Après l'annonce vendredi d'un cluster de dizaines d'habitants positifs à un variant "préoccupant", qui n'avait encore jamais frappé à cette échelle, et la mise en place d'un centre de dépistage, tous les résidents majeurs de Bacalan, un quartier nord, peuvent désormais se faire vacciner, en avance sur le calendrier national. Marine, 34 ans, a été la première à recevoir l'injection. "C'est le Graal. Ce pass sanitaire, ça marque un peu la fin d'un an et demi de confinement avec deux enfants en bas âge", dit-elle, casque de vélo sur la tête et avec sa petite fille dans les jambes.

L'annonce du cluster a laissé cette responsable commerciale "inquiète": "On a décidé d'arrêter de voir nos proches pendant quelques jours".

A l'intérieur du centre, où s'affairent un médecin et deux infirmiers et où des primo-vaccinés respectent sagement sur une chaise leur quinzaine de minutes d'observation réglementaire, Aline se dit "rassurée". "Cela faisait longtemps qu'on attendait de pouvoir y avoir droit, c'était l'occasion. Mais c'était compliqué d'avoir un rendez-vous..."

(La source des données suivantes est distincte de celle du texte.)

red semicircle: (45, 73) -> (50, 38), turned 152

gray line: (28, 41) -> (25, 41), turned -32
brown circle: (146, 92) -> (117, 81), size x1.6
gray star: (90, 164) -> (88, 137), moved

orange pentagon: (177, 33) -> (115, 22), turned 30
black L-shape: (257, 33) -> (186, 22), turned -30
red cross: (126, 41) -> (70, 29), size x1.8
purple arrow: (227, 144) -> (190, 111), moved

Pour Freddy, 38 ans, c'est la naissance de son quatrième enfant il y a quelques jours qui lui a fait décrocher le téléphone pour obtenir -de haute lutte lui aussi- un rendez-vous. "On a appris l'existence du cluster par un message téléphonique de la maire (comme quelque 5000 autres habitants, ndlr) et on a eu un peu peur", glisse-t-il. Son épouse sera vaccinée jeudi. "On sera tranquille comme ça!"

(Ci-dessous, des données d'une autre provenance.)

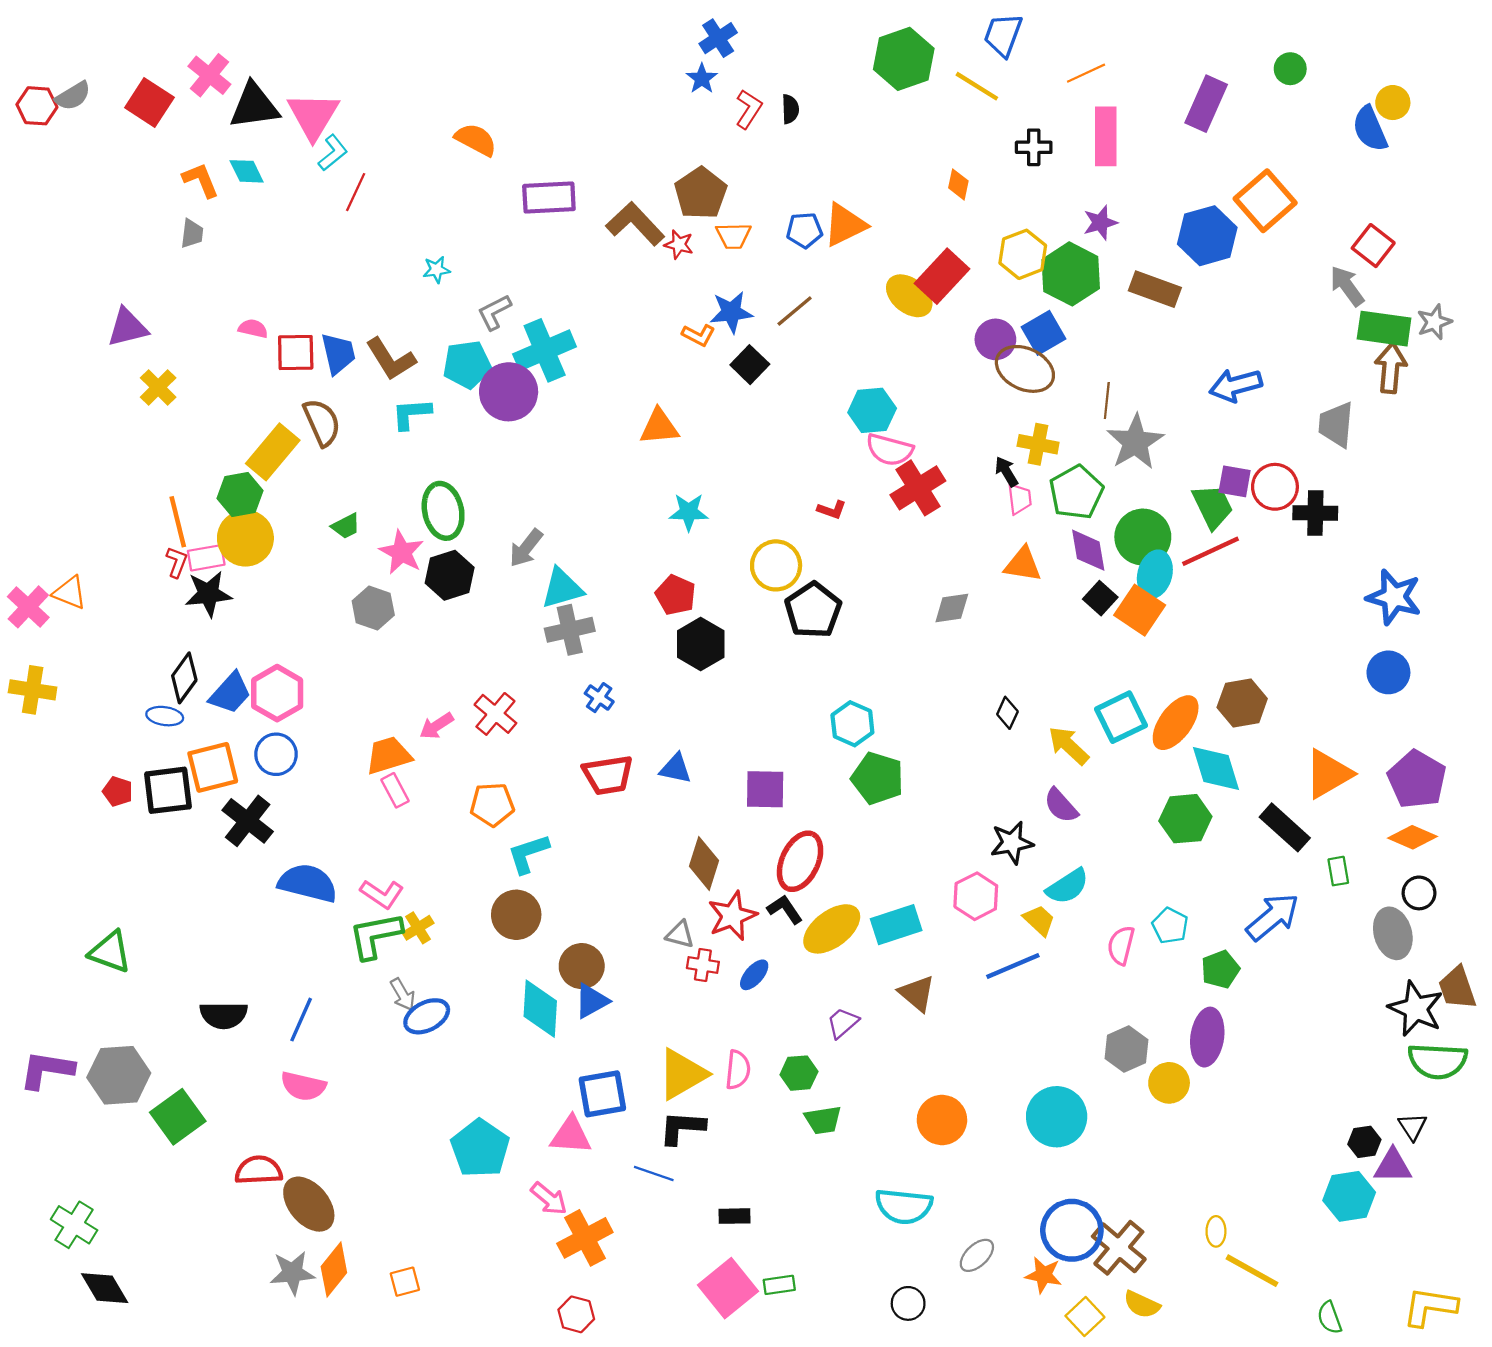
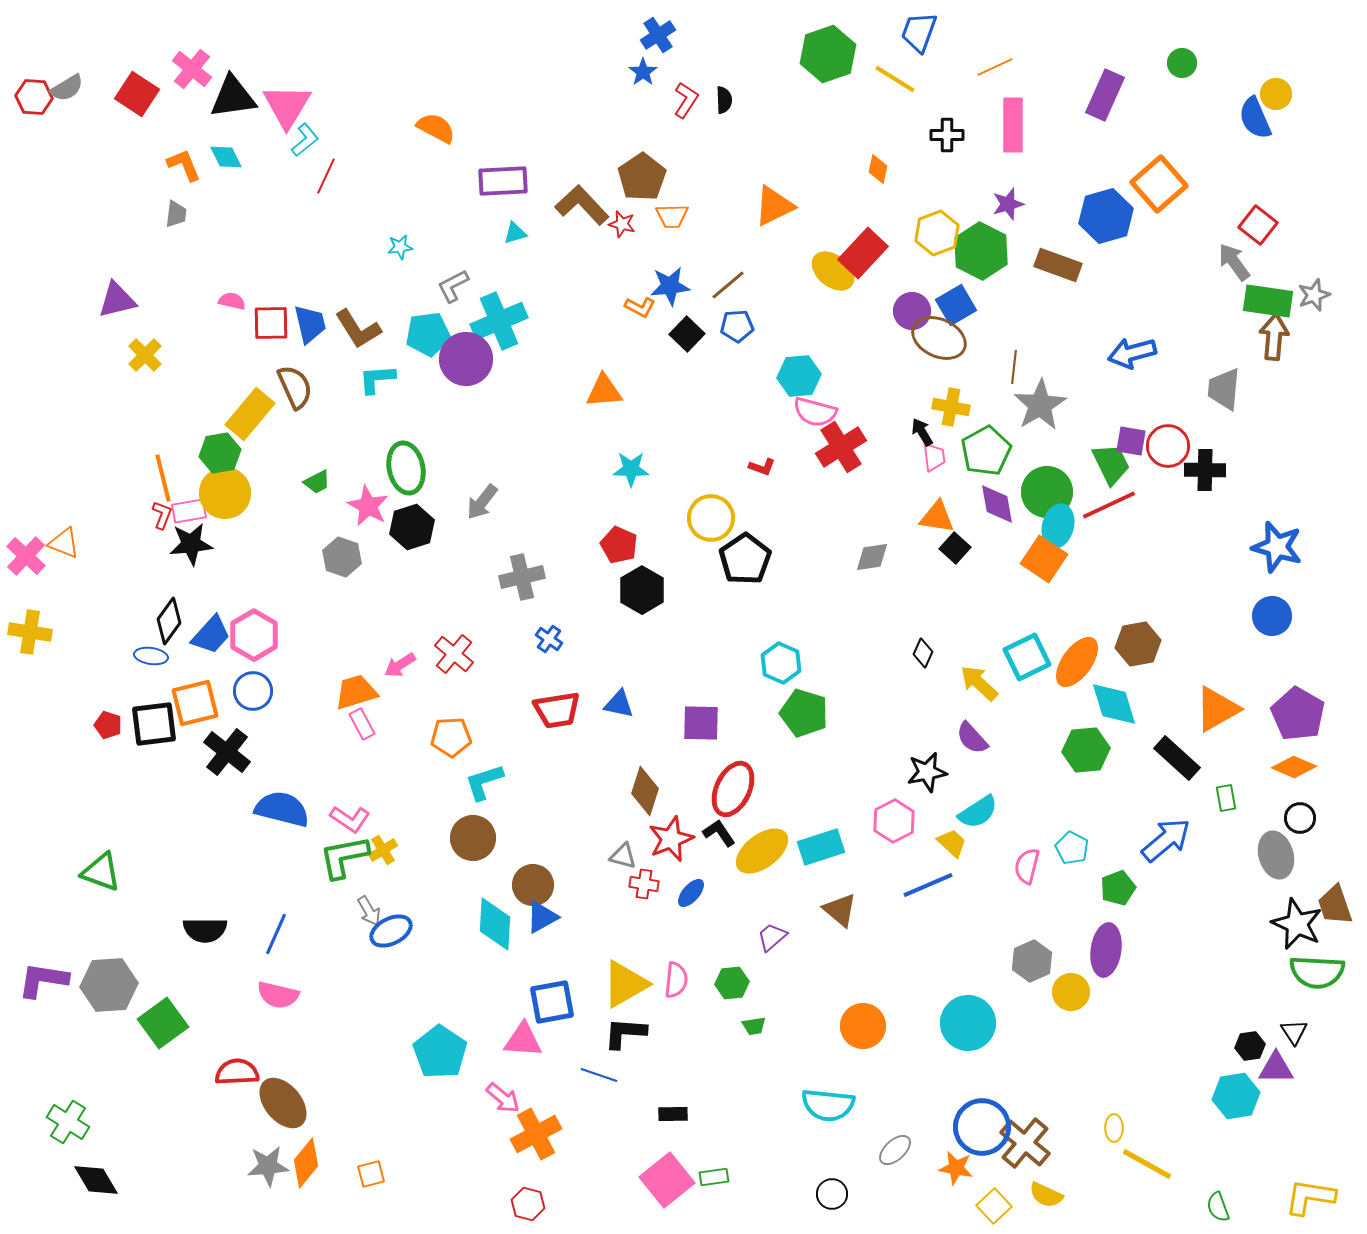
blue pentagon: (804, 230) -> (737, 326), moved
cyan triangle: (562, 588) -> (515, 233), moved, size x0.6
black square: (1100, 598) -> (955, 548), moved
green trapezoid: (823, 1120) -> (754, 1026), size x0.7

Ce chargé de recrutement a passé deux heures au téléphone pour avoir son rendez-vous mais d'autres habitants, ayant vu dans les médias que la vaccination commencerait sans rendez-vous, se sont présentés par dizaines à la mi-journée devant ce centre d'animation de Bacalan, sous l'imposant pont d 'Aquitaine.

Fausse note 

Peine perdue, car les 70 doses de l'après-midi étaient déjà prêtes et réservées. Parmi les refoulés, Loïc, 35 ans: "Moi, j'habite juste à côté, c'est pas très grave. Mais pour ceux qui viennent de plus loin, ça doit être décevant. Tellement qu'ils ne reviendront peut-être pas..."

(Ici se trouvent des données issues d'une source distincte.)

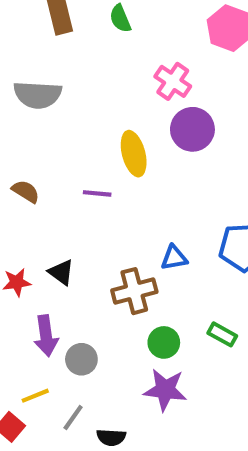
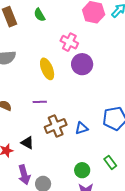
yellow ellipse: (134, 154) -> (47, 69), moved
brown cross: (134, 291) -> (56, 126), moved
green rectangle: (222, 334) -> (110, 162), turned 32

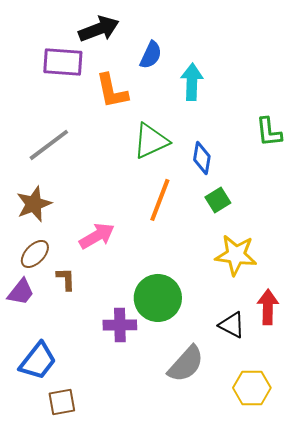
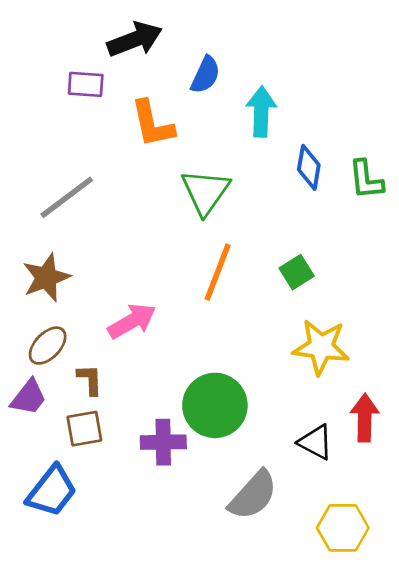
purple rectangle: (63, 62) -> (86, 84), size x0.7
green triangle: (151, 141) -> (205, 192), turned -30
blue diamond: (202, 158) -> (309, 167), moved
brown square: (62, 402) -> (84, 429), moved

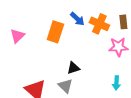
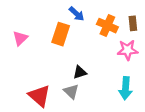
blue arrow: (77, 19) -> (77, 14), moved
cyan arrow: (116, 83) -> (125, 88), size x1.5

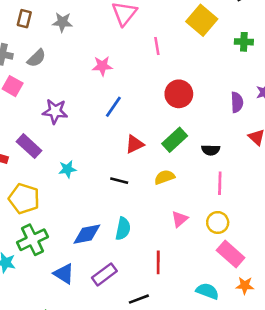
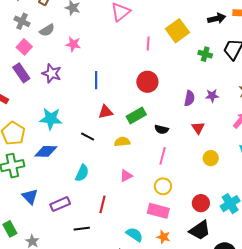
pink line: (157, 46) -> (148, 43), moved
pink star: (102, 66) -> (73, 44), moved
blue line: (113, 107) -> (96, 80), turned -48
purple rectangle: (29, 146) -> (21, 73), moved
cyan star: (67, 169) -> (51, 119), size x1.6
yellow circle: (218, 222) -> (163, 186), moved
blue diamond: (87, 234) -> (46, 151), moved
pink rectangle: (231, 254) -> (158, 211), turned -40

"De toute façon, il n'y a jamais rien qui marche du premier coup en France", maugrée un homme à côté de lui. Dans la file d'attente qui s'est formée malgré les invitations à tourner les talons, un autre explique tout fort aux autorités présentes qu'il a pris "son après-midi" exprès.

La directrice départementale de l'Agence régionale de Santé, Bénédicte Motte, évoque un "malentendu". Un représentant de la mairie parle de "couac". Mais ils ont du mal à se faire entendre. Le ton monte. Une femme les interpelle: "Vous ne répondez pas à vos promesses".

Une fausse note dans une opération menée tambour-battant depuis vendredi et qualifiée de "bel exemple de réactivité" des pouvoirs publics par le maire EELV de Bordeaux Pierre Hurmic.

Après moultes excuses, les mécontents ont été priés de se tourner vers le centre de vaccination de Bordeaux-Lac, non loin, où deux lignes ont été ajoutées pour les Bacalanais, ou vers d'autres en banlieue, également renforcés avec quelques-une des 19.000 doses débloquées pour eux. Les plus patients peuvent attendre jeudi pour se tourner vers une des 19 pharmacies du quartier dotées en Moderna.

Avec ce centre éphémère (200 vaccinations par jour), les créneaux ajoutés dans les centres existants et les injections en pharmacies, les autorités sanitaires pensent avoir besoin de trois semaines pour vacciner tous les majeurs d'un bassin de population d'environ 11.000 habitants.